- [EXTRACT]
** start **
KORY STAMPER: So these are two main approaches to language. There’s prescriptivism and descriptivism. 

Prescriptivism is a belief that the “best practices” of English will prevail. And so you champion the best practices of English. And the idea of the best practices of English—they sort of take a very broad look at the established canon of literature and use that. 

Descriptivism is another approach to language and it’s one that dictionaries use. And that is that you are a chronicler of language. You record the language as it’s used and not as you want it to be used. 

So editors are prescriptivists, for instance, because they’re trying to establish a standard way of writing or a standard tone or a standard voice for a publication. 

Dictionaries are a descriptivist because the goal of a dictionary is to record as much of the language as you can, and even though prescriptivists and writers and editors champion the best practices of English, the best practices of English aren’t all the things that end up in print. 

So as descriptivists we sort of look at everything that makes it into print—so good, bad and ugly—and enter those into the dictionary when they meet the criteria.
** end **
- [DATASET SECTION]
** start **
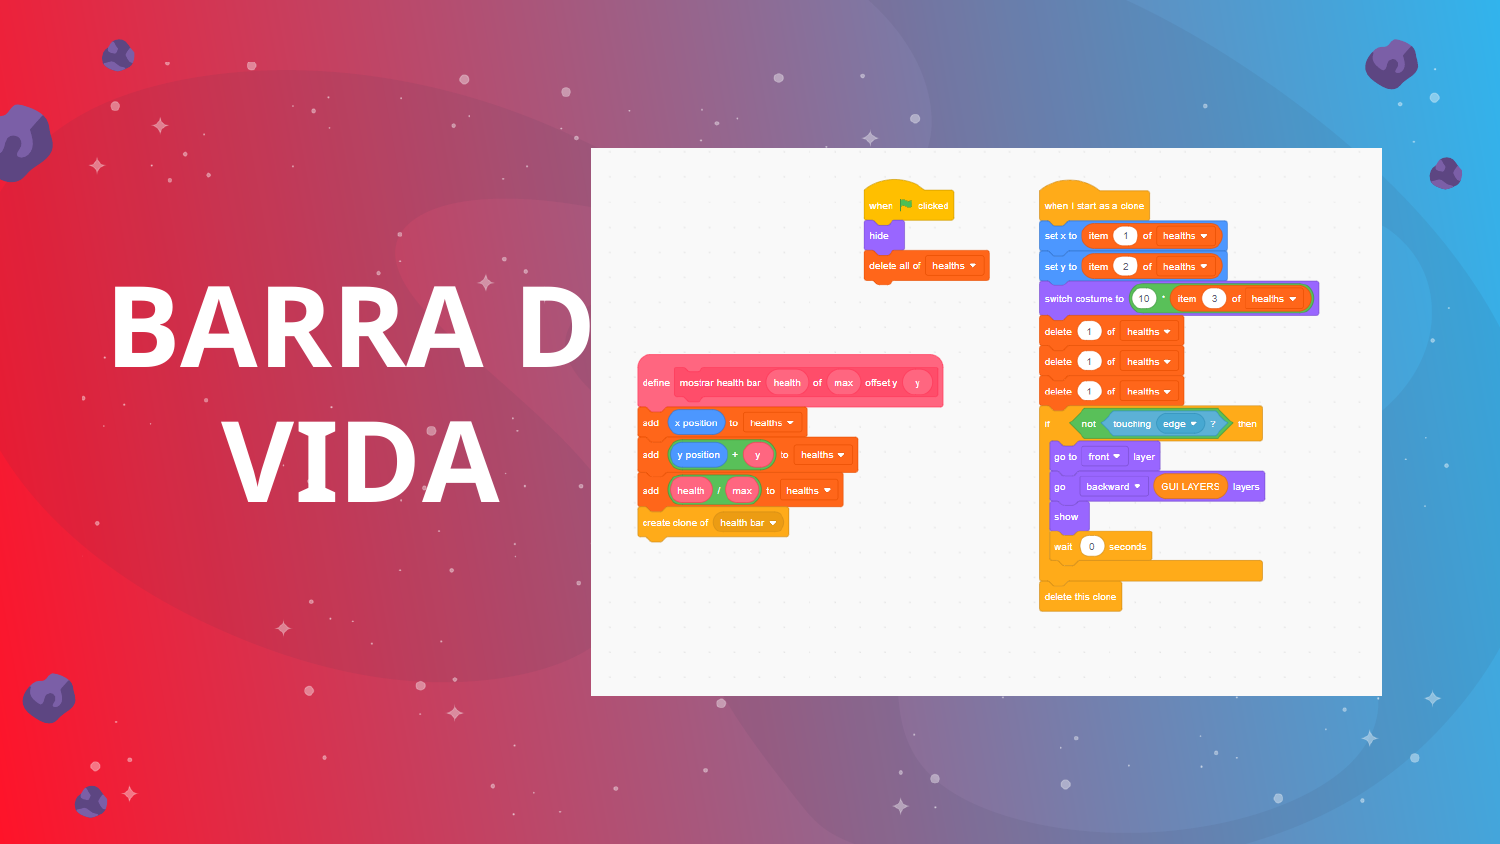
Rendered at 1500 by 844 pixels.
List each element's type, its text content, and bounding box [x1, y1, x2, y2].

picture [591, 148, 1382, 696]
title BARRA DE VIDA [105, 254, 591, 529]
** end **
- [GIVEN REQUEST A]
In the passage on prescriptivism and descriptivism, list the things editors try to establish for a publication.
- [GIVEN REQUEST B]
According to the passage on prescriptivism and descriptivism, how does a descriptivist record the language?
- [GIVEN REQUEST C]
Continue the passage on prescriptivism and descriptivism from its last sentence.

- [EXPECTED OUTPUT A]
- a standard way of writing
- a standard tone
- a standard voice

- [EXPECTED OUTPUT B]
As it is used, not as the descriptivist wants it to be used.

- [EXPECTED OUTPUT C]
I didn’t identify as a descriptivist before I got to Merriam Webster. I was a prescriptivist, because when you grow up—the way that our American educational system works—you grow up inside of this set of grammar rules. And those grammar rules are prescriptive. So when I started my job one of the first things that they said is: “You have to be willing to let go of any linguistic prejudices you have to record the language.” 

So I moved from being a prescriptivist into being a descriptivist. And I still have – there are still times when I’m a prescriptivist, and there’s still times when I see a word and say, “Ugh, I don’t like it.” 

But yes, I wasn’t a descriptivist before I started this job. 

I think there is value in defaulting to a descriptivist view of language, because what a descriptivist’s view of language assumes is that the person you’re speaking with has an equal command of the language that you do, and that their English is just as good as your English. 

And particularly in a business setting when you’re deali...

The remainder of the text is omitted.